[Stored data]

◆ ◆ ◆ ◆ ◆

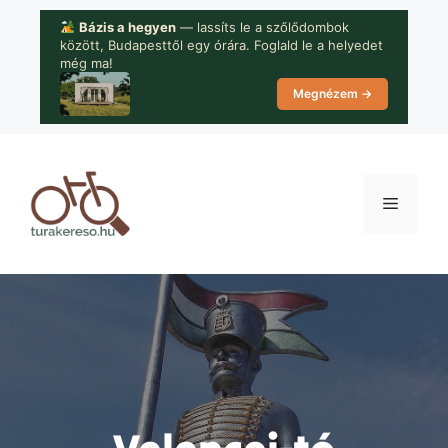
Kilépés
Bázis a hegyen
— lassíts le a szőlődombok
a
között, Budapesttől egy órára. Foglald le a helyedet
tartalomba
még ma!
Megnézem →
Menü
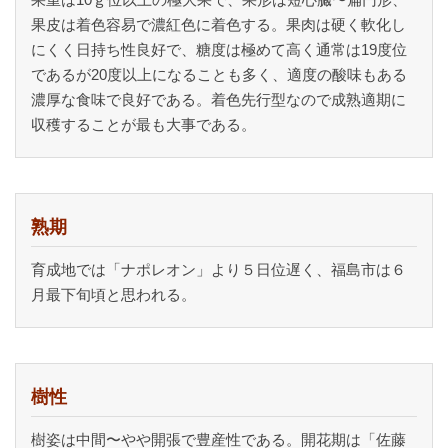
果皮は着色容易で濃紅色に着色する。果肉は硬く軟化し
にくく日持ち性良好で、糖度は極めて高く通常は19度位
であるが20度以上になることも多く、適度の酸味もある
濃厚な食味で良好である。着色先行型なので成熟適期に
収穫することが最も大事である。
熟期
育成地では「ナポレオン」より５日位遅く、福島市は６
月最下旬頃と思われる。
樹性
樹姿は中間〜やや開張で豊産性である。開花期は「佐藤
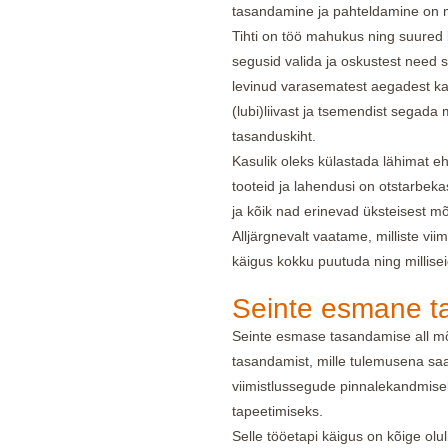
tasandamine ja pahteldamine on 
Tihti on töö mahukus ning suured 
segusid valida ja oskustest need 
levinud varasematest aegadest ka 
(lubi)liivast ja tsemendist segada 
tasanduskiht.
Kasulik oleks külastada lähimat ehi
tooteid ja lahendusi on otstarbek
ja kõik nad erinevad üksteisest 
Alljärgnevalt vaatame, milliste vi
käigus kokku puutuda ning millise
Seinte esmane 
Seinte esmase tasandamise all mõe
tasandamist, mille tulemusena saa
viimistlussegude pinnalekandmise
tapeetimiseks.
Selle tööetapi käigus on kõige ol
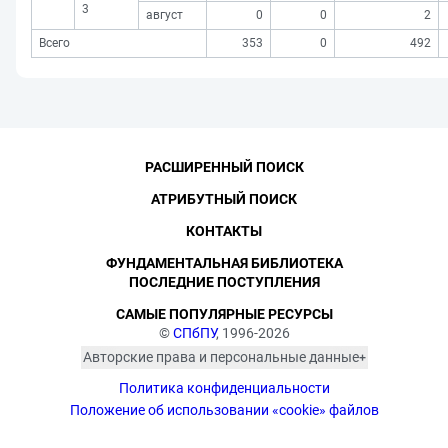
3
август
0
0
2
Всего
353
0
492
РАСШИРЕННЫЙ ПОИСК
АТРИБУТНЫЙ ПОИСК
КОНТАКТЫ
ФУНДАМЕНТАЛЬНАЯ БИБЛИОТЕКА
ПОСЛЕДНИЕ ПОСТУПЛЕНИЯ
САМЫЕ ПОПУЛЯРНЫЕ РЕСУРСЫ
©
СПбПУ
, 1996-2026
Авторские права и персональные данные
Фотографии размещены с согласия
Политика конфиденциальности
изображённых лиц в соответствии
с требованиями законодательства
Положение об использовании «cookie» файлов
о персональных данных. Согласно
ст. 152.1 ГК РФ «Охрана изображения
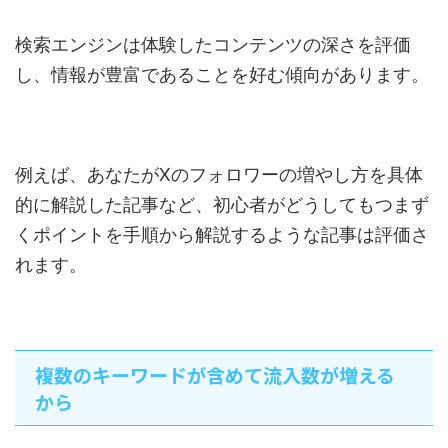
検索エンジンは体験したコンテンツの深さを評価
し、情報が豊富であることを好む傾向があります。
例えば、あなたがXのフォロワーの増やし方を具体
的に解説した記事など、初心者がどうしてもつまず
くポイントを手順から解説するような記事は評価さ
れます。
複数のキーワードが含めて流入数が増える
から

◆ ◆ ◆ ◆ ◆

Retype each entry exactly as it appears, excluding any image.

Kilépés
Bázis a hegyen
— lassíts le a szőlődombok
a
között, Budapesttől egy órára. Foglald le a helyedet
tartalomba
még ma!
Megnézem →
Menü
果皮は着色容易で濃紅色に着色する。果肉は硬く軟化し
にくく日持ち性良好で、糖度は極めて高く通常は19度位
であるが20度以上になることも多く、適度の酸味もある
濃厚な食味で良好である。着色先行型なので成熟適期に
収穫することが最も大事である。
熟期
育成地では「ナポレオン」より５日位遅く、福島市は６
月最下旬頃と思われる。
樹性
樹姿は中間〜やや開張で豊産性である。開花期は「佐藤
tasandamine ja pahteldamine on 
Tihti on töö mahukus ning suured 
segusid valida ja oskustest need 
levinud varasematest aegadest ka 
(lubi)liivast ja tsemendist segada 
tasanduskiht.
Kasulik oleks külastada lähimat ehi
tooteid ja lahendusi on otstarbek
ja kõik nad erinevad üksteisest 
Alljärgnevalt vaatame, milliste vi
käigus kokku puutuda ning millise
Seinte esmane 
Seinte esmase tasandamise all mõe
tasandamist, mille tulemusena saa
viimistlussegude pinnalekandmise
tapeetimiseks.
Selle tööetapi käigus on kõige ol
3
август
0
0
2
Всего
353
0
492
РАСШИРЕННЫЙ ПОИСК
АТРИБУТНЫЙ ПОИСК
КОНТАКТЫ
ФУНДАМЕНТАЛЬНАЯ БИБЛИОТЕКА
ПОСЛЕДНИЕ ПОСТУПЛЕНИЯ
САМЫЕ ПОПУЛЯРНЫЕ РЕСУРСЫ
©
СПбПУ
, 1996-2026
Авторские права и персональные данные
Фотографии размещены с согласия
Политика конфиденциальности
изображённых лиц в соответствии
с требованиями законодательства
Положение об использовании «cookie» файлов
о персональных данных. Согласно
ст. 152.1 ГК РФ «Охрана изображения
検索エンジンは体験したコンテンツの深さを評価
し、情報が豊富であることを好む傾向があります。
例えば、あなたがXのフォロワーの増やし方を具体
的に解説した記事など、初心者がどうしてもつまず
くポイントを手順から解説するような記事は評価さ
れます。
複数のキーワードが含めて流入数が増える
から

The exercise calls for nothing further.